Usage of the terms "a" and "an" and "the" and similar referents in the context of describing the invention (especially in the context of the following claims) are to be construed to cover both the singular and the plural, unless otherwise indicated herein or clearly contradicted by context. The terms "comprising," "having," "including," and "containing" are to be construed as open- ended terms (i.e., meaning "including, but not limited to,") unless otherwise noted. Recitation of ranges of values herein are merely intended to serve as a shorthand method of referring individually to each separate value falling within the range, unless otherwise indicated herein, and each separate value is incorporated into the specification as if it were individually recited herein. The term wt% refers to percent by weight. All methods described herein can be performed in any suitable order unless otherwise indicated herein or otherwise clearly contradicted by context. The use of any and all examples or exemplary language (e.g. "such as") provided herein, is intended merely to better illuminate the invention and does not pose a limitation on the scope of the invention unless otherwise claimed. No language in the specification should be construed as indicating any non-claimed element as essential to the practice of the invention.

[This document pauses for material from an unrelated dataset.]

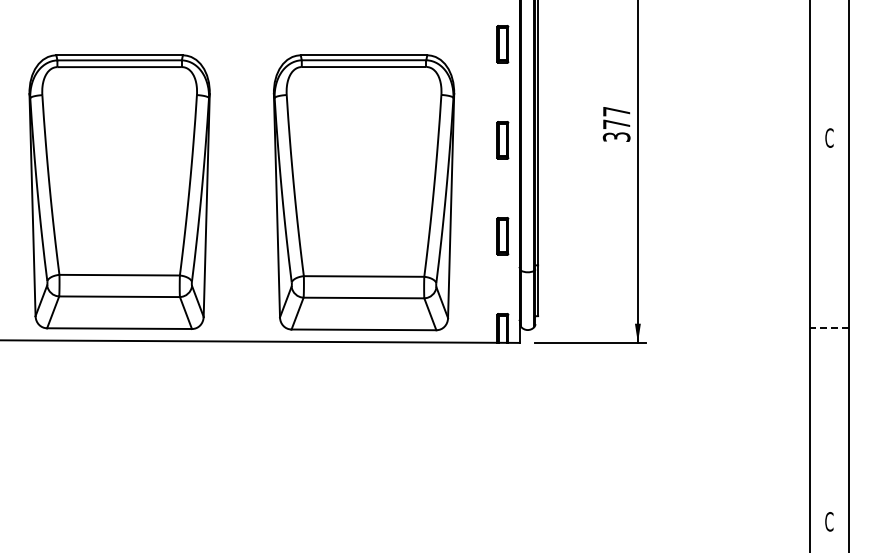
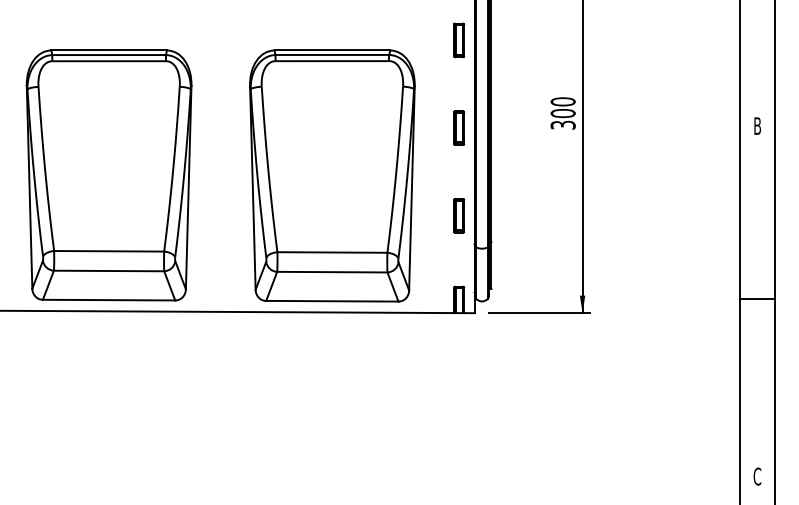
text: (616, 117) -> (563, 107), 377 -> 300
text: (829, 137) -> (757, 125), C -> B
line: (829, 327) -> (757, 299), dashed -> solid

Preferred embodiments of this invention are described herein, including the best mode known to the inventors for carrying out the invention. Variations of those preferred embodiments may become apparent to those of ordinary skill in the art upon reading the foregoing description. The inventors expect skilled artisans to employ such variations as appropriate, and the inventors intend for the invention to be practiced otherwise than as specifically described herein. Accordingly, this invention includes all modifications and equivalents of the subject matter recited in the claims appended hereto as permitted by applicable law. Moreover, any combination of the above-described elements in all possible variations thereof is encompassed by the invention unless otherwise indicated herein or otherwise clearly contradicted by context.